On the regulatory side, to be listed on the London Stock Exchange and included in the FTSE 100, companies must have certain governance procedures in place in areas such as auditing and board structures. So when pitted against the Governance Risk Score scale, such companies often score better than smaller but similar companies.
The Sustainalytics scores are displayed as a number between 0 and 100, though most scores range between 0 and 25. For FTSE 100 companies, the highest score is 12.64, and belongs to mining giant Glencore (GLEN).
This score measures the degree to which a company's economic value may be at risk because of governance factors. Governance risk represents unmanaged governance risk exposure after taking into account a company's management of such risks.
However, Morningstar Sustainalytics also takes into account how well these risks are managed by the company in its overall ESG Risk Management Classification. To take Glencore as an example once more, its management is found to be Strong (over Weak and Average). This score can be a helpful guide, especially when considering companies that operate in sectors considered to be morally or ethically, or environmentally high-risk.
This also goes for the second- and third-highest scoring companies: British American Tobacco (BATS) and Lloyds Banking Group (LLOY). Admiral (ADM) is considered to have Average ESG risk management, and, as it's number four in terms of governance risk-exposed revenue, is the company with the highest score among those with average management.
In the FTSE 100, 20 stocks are classified as having average ESG risk management. The largest by market capitalisation is betting company Flutter Entertainment (FLTR), which has by far the highest risk exposure in the consumer cyclical sector.

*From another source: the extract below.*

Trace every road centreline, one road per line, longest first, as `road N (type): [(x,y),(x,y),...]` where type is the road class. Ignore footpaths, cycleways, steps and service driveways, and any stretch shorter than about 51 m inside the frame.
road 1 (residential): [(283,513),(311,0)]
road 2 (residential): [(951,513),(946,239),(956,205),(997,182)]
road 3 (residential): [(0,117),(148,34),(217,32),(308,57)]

The next two by market cap are Ashtead (AHT) and Sage (SGE), both rated by Morningstar (Ashtead is trading at fair value while Sage is slightly overvalued, Morningstar analysts say).
While the management of risk is considered to be average for these, both have relatively low exposure to governance risk, at 5.34 and 4.92, respectively. For reference, the portfolio governance risk score of a FTSE 100 tracker fund is around 6.70.

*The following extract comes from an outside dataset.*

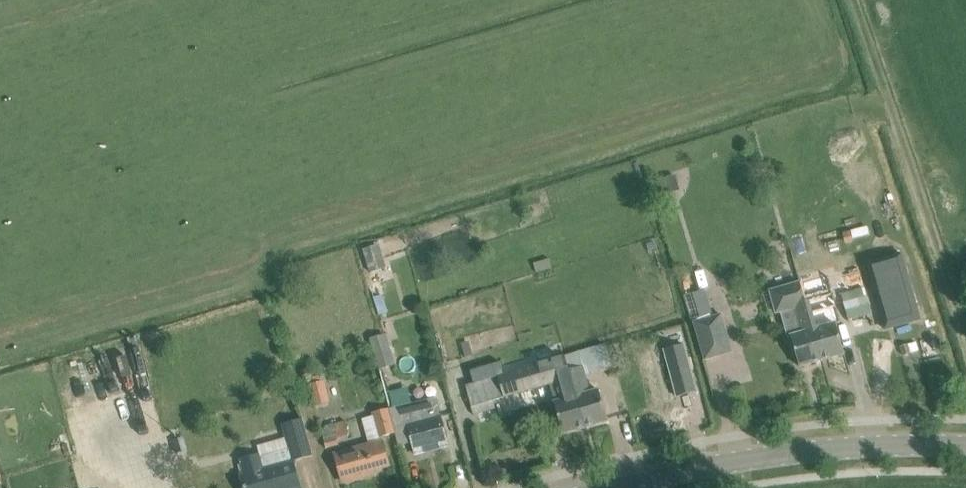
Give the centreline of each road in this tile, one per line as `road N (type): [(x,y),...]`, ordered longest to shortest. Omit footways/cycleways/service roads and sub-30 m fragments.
road 1 (tertiary): [(609,487),(847,447),(965,446)]
road 2 (track): [(965,337),(852,0)]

Breaking down the average scores of each sector shows just how varied each category can be. The largest disparity is basic materials – the average score for the eight companies in this sector is 5.40, but this ranges from one of the overall lowest-scoring companies, Mondi (MNDI), at 2.50, to highest-scoring Glencore at 12.64.
At the opposite end, the utilities category is the narrowest between minimum and maximum (a standard deviation of 0.44 for those interested). The average score for the five FTSE 100 utilities firms is 4.30.
The largest sectors are consumer cyclical (17 stocks), financial services (17 stocks) and industrials (16 stocks). The first two sectors have particularly large spreads, but financial services firms have by far the highest average governance risk score.
Compared with the scatterplot higher up, the financial services companies in green account for several of the higher-risk companies, explaining the average of 9.02. Aviva's (AV.) low score helps offset some of this at 5.04.
What Next for Governance Risk Management?
Earlier this week, Morningstar's director of policy research Andy Pettit wrote about the changes coming for product governance and the declining attractiveness of the London Stock Exchange as a listing venue of choice for public companies.
The UK Corporate Governance Code, or CGC, is a key part of UK listing rules and the Financial Reporting Council is expected to publish an updated version of the code imminently. Transparency and disclosure are key tools to balance the risks of a new regime, providing enough information and the chance to influence companies' behaviour. Morningstar Sustainalytics' data can also assist in building this picture.
But Pettit also highlights thatthe FRC is keen to explore ways of ensuring reporting requirements and guidance are proportionate, and maintaining effective corporate governance and stewardship to promote growth and competitiveness.
To that end, it also wants to engage with stakeholders on a review of the UK Stewardship Code, as envisaged in the white paper Restoring Trust in Audit and Corporate Governance, including understanding how it works in practice and what changes may be required.